Craig Cox's Minneapolis Observer is reporting ... CITY'S BUSIEST NEIGHBORHOOD LIBRARY WILL CLOSE FOR RENOVATIONS
East Lake Library, the city's busiest branch library, will close April 30
for a major renovation.


WM: Several libraries can vie for 'busiest library' PR, but the sentence so obscures the issue that it becomes misinformation in the headline. If hours open, type of library (regional or community or central), amount of space, materials budget, and staff are justly factored into the equation that could become information. Library stats, while boring as cow dung, make winkling out that information very tricky indeed. MPL stats are largely unreliable for making logical decisions about anything.

... the library is being redesigned to meet an increased demand for study space and electronic and print resources. The new library will feature expanded teen and family areas plus a larger space for its popular world language collections. The project is part of a $166 million capital improvement plan designed to upgrade all the city's libraries by 2010.


WM: This is the information contained in the post. Study space for more students, both child and adult; print and electronic space (and the equipment and resources to fill it); and an expanding world languages collection TO MEET AN INCREASED DEMAND. It is a feather in the cap of Managing Librarian Jerry Blue and his staff. (Jerry has been transferred to North Regional in the last year, worse luck.) It means that East Lake, as a particular outpost of the Mpls. Public Library, is pulling in boucoup patrons. It also means that the library system has been responsive to some of its constituencies. Say Amen, Somebody.

How much of the cost of government is due to "over-design?"

WM: I have no idea.

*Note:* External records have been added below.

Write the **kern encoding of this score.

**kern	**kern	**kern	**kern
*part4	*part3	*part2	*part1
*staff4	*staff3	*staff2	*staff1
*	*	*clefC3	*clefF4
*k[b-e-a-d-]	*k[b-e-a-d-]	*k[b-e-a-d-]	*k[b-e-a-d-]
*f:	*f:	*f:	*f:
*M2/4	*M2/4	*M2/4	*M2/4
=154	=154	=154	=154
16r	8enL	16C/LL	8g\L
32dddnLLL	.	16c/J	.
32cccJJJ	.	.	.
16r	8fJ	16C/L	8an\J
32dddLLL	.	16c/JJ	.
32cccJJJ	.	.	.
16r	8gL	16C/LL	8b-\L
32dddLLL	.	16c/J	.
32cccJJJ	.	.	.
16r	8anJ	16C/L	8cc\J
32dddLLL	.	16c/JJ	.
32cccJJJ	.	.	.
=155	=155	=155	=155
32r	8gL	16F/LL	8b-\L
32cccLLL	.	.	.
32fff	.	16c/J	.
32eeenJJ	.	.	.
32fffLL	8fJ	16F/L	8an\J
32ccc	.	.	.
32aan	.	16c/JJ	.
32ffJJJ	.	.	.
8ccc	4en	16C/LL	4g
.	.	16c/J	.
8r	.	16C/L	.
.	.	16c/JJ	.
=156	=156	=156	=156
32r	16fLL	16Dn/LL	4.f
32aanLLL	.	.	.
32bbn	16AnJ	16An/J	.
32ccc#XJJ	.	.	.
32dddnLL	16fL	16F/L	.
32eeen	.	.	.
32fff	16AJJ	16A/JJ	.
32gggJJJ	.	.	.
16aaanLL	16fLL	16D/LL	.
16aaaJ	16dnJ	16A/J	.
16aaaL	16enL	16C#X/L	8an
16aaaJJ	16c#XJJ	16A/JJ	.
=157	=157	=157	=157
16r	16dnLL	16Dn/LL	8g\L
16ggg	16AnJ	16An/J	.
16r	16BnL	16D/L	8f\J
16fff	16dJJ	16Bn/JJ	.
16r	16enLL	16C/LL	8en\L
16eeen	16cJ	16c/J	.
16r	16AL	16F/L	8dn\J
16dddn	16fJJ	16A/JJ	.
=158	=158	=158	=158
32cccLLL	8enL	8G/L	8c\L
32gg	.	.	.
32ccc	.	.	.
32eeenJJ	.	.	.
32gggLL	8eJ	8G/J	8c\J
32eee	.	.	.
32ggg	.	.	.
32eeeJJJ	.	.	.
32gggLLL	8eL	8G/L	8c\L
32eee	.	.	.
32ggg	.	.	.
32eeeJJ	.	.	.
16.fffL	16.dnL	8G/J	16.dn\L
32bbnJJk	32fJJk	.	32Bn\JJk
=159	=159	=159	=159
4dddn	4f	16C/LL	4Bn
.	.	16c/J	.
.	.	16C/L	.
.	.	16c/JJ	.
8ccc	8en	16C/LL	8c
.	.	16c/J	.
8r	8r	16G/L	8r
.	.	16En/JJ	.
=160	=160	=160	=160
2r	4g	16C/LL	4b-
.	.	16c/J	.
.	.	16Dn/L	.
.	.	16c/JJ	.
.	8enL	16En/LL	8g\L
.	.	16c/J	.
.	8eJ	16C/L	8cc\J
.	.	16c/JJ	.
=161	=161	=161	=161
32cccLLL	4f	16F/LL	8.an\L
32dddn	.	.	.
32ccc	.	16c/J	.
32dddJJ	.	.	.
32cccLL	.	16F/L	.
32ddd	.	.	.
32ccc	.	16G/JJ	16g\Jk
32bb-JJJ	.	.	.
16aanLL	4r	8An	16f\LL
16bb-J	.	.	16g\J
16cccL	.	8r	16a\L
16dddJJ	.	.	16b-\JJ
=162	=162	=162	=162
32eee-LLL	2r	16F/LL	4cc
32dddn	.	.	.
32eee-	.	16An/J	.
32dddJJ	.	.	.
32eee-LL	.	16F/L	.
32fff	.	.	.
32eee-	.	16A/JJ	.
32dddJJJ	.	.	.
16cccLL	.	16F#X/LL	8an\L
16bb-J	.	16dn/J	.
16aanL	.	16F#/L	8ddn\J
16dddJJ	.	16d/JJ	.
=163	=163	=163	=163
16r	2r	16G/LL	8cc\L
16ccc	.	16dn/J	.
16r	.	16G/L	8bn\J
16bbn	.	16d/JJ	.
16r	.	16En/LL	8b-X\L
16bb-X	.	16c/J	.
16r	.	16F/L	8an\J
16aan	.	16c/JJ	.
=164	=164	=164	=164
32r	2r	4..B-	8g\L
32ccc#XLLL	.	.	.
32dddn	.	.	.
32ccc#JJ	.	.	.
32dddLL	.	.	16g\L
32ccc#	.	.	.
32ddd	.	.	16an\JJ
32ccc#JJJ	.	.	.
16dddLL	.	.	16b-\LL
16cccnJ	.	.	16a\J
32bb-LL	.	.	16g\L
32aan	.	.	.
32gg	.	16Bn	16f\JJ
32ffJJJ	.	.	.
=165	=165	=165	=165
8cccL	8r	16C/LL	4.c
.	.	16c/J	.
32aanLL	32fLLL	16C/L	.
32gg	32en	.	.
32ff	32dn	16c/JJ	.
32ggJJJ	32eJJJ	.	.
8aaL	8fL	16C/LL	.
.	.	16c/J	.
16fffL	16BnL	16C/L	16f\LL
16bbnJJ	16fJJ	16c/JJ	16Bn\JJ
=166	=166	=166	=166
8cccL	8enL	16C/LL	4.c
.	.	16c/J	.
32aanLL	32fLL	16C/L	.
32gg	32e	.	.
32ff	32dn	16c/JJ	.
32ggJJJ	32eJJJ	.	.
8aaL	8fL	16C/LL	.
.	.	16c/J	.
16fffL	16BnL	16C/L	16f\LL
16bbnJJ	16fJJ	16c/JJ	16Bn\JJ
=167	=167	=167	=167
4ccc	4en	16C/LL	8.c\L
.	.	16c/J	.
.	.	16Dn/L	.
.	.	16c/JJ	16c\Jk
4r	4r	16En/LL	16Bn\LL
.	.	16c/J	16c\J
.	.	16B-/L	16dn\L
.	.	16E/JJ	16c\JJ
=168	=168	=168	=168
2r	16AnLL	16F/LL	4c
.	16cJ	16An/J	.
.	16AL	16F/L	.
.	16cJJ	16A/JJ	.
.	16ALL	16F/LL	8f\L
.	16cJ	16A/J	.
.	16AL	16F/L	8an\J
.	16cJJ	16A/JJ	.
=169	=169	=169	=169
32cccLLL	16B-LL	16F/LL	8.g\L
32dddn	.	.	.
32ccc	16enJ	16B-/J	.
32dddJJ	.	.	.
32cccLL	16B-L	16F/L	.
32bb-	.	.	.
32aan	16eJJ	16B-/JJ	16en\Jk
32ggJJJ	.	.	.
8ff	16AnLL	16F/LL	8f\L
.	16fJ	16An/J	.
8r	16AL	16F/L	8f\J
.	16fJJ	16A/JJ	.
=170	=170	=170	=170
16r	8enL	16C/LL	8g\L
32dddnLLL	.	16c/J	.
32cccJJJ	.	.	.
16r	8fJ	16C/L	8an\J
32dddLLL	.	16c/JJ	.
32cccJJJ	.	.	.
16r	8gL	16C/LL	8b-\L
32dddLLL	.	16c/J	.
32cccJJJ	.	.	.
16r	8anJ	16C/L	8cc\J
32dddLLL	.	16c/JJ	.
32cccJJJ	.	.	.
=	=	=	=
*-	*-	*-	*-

But I'm willing to bet you dollars to doughnuts that over-design does not come into the picture at East Lake Library..

I don't believe
that building a library is rocket science these days.


WM: Probably not, but there are several of the sciences which come into play: heavier foundations to support the weight of the materials as static weight, estimating the number of patrons a building without any additional land can support, building enough library so that the enlargement works over a goodly span of time, yadda-yadda.

Or maybe it is, after looking at the wings on the new downtown library.


WM: Actually, I think a system that allows a library to hover above the land with the patrons beamed up into it would be a lot more interesting, but maybe a smidgen too spendy.